I didn't say that the bug was caused by the mempool, I said that the bug was very hard to find by regular tools such as valgrind and UBSan because it used mempools instead of regular allocations - so that all of the logical out of bounds accesses were not actually UB nor were they accessing unallocated memory, which those tools could have caught.

> Second, many people think that the C runtime doesn't know the amount of memory allocated to an array, but this is actually false. It's just the C abstract model that for some reason chose to not expose this information.

There are some counterpoints:

1) Conceptually, allocated memory block and data structure / array in it are not related. You can allocate memory block and then subdivide it to multiple different structures / arrays. You can implement sub-allocators.

2) Heap allocator does not need to store exact length of allocated object. For example, it could have several fixed-length slab allocators for smaller objects, select matching one during malloc() and use address range to find slab during free().
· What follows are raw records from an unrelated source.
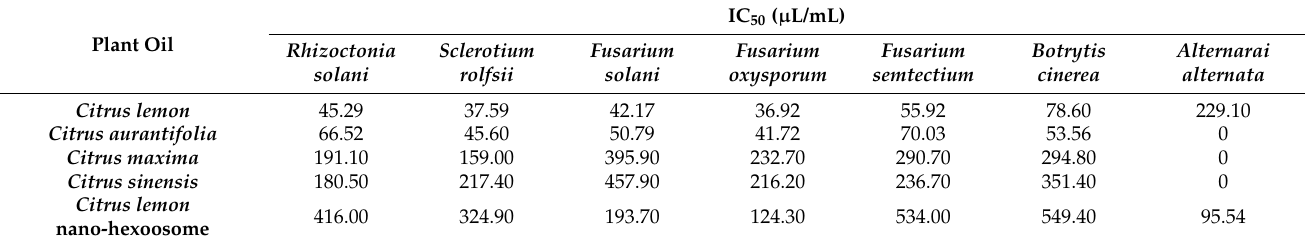
Table 2. IC 50 of Citrus essential oils and hexosomal dispersion of C. lemon against different phytopathogenic fungi.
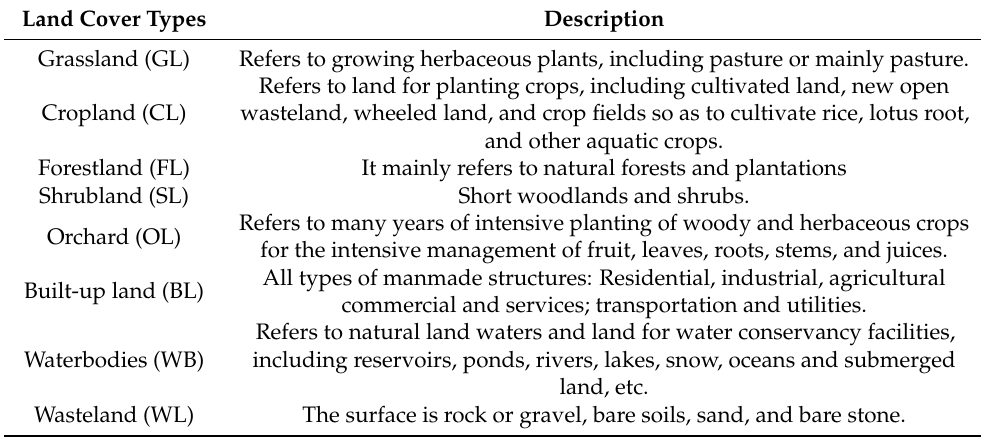
Table 1. Land use types in the study area (based on the Chinese National Standard and Yi)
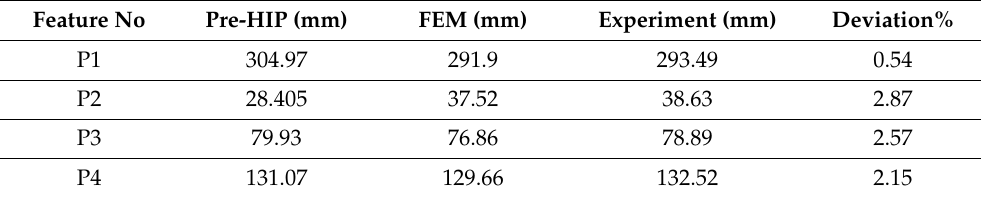
Figure 15. Experimental capsule post ‐ HIP (dots for 3D scanning) .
3) Array can be also on the stack (VLA or alloca()).

4) Arrays can be also on memory allocated outside of C library allocator (e.g. mmap()).

All are fair points, I was being a bit cavalier with the facts. I'll also add that many if not all modern malloc() implementations actually allocate somewhat larger amounts of memory than your request, to respect various alignment requirements and/or to avoid excessive fragmentation - even when not using pure slab allocations.

I do think the C++ bookkeeping from new[]/delete[] however has few if any similar caveats - the runtime really needs exactly the kind of information you also need in your code; the only caveat I can imagine is that it might omit this information for types that don't need destruction, such as `int`, but I don't know if this is a plausible optimization in realistic use cases that are not trivial.